Corning’s largest fiber plant sits in Wilmington, North Carolina — the same facility it opened in 1979 as the world’s first optical fiber factory. Its headquarters haven’t moved from Corning, New York since 1868.

The company employs roughly 67,000 people. It invests about 10% of revenue back into R&D every year. Some companies talk about innovation. Corning has been doing it for 175 years.

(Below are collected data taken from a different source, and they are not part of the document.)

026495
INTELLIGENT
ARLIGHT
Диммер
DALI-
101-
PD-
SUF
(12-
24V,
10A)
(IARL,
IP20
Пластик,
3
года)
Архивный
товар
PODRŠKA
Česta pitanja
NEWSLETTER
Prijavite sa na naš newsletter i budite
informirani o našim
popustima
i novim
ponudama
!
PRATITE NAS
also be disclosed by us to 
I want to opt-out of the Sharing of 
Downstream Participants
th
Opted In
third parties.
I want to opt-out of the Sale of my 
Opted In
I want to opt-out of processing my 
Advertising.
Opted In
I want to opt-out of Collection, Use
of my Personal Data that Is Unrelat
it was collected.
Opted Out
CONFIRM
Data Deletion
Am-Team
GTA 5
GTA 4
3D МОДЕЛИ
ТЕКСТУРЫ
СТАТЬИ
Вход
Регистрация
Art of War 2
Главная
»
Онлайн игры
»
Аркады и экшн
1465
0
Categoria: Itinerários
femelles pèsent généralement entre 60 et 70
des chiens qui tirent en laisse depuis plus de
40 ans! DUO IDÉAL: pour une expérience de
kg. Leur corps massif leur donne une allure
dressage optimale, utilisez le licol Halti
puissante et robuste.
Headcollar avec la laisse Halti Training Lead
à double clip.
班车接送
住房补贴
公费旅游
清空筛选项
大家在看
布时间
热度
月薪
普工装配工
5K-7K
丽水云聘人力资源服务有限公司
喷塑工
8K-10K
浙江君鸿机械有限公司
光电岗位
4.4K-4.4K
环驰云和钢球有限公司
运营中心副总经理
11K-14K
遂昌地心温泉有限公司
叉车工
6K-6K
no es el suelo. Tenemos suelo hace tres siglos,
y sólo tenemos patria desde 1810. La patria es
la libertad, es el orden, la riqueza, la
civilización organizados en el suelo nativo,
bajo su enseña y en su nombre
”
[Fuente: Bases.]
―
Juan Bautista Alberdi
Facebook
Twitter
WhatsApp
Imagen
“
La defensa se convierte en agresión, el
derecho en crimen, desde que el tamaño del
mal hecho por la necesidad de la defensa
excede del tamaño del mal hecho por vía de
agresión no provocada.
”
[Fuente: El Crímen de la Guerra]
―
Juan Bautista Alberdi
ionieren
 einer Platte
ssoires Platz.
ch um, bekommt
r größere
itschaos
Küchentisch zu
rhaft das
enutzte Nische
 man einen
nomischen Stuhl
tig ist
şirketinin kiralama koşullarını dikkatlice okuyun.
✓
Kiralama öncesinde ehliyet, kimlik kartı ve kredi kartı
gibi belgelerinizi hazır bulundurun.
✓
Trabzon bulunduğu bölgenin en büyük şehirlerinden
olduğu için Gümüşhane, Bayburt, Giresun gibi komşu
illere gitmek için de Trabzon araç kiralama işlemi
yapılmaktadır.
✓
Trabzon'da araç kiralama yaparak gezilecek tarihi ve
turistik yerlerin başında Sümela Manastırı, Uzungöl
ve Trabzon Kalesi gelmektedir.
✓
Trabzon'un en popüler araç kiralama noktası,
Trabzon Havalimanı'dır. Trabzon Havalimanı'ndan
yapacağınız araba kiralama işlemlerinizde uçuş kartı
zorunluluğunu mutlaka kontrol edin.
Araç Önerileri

★ THE INVESTOR ANGLE — CORNING (NYSE: GLW)
Market Cap
~$170B
Up 300%+ in 12 mo.
Q1 Sales
$4.35B
+18% YoY
Q1 EPS
$0.70
+30% YoY

The bull case is simple. Every AI data center needs miles of fiber optic cable. Corning is the dominant supplier. And it just locked in its biggest customer — NVIDIA — as both a partner and a shareholder.

The risk? Valuation. At a P/E near 97, this stock is priced for perfection. Any slowdown in AI spending could hit it hard. But the company has been beating estimates for eight straight quarters. And those multiyear deals with Meta and other hyperscalers give it real earnings visibility.

Here’s what I like most. Corning isn’t a startup hoping to make it. It’s a 175-year-old American company that keeps reinventing itself — from lightbulbs to fiber optics to Gorilla Glass to AI infrastructure. Every era needs a new kind of glass. And every time, Corning figures out how to make it. That’s the kind of company that rewards patient investors.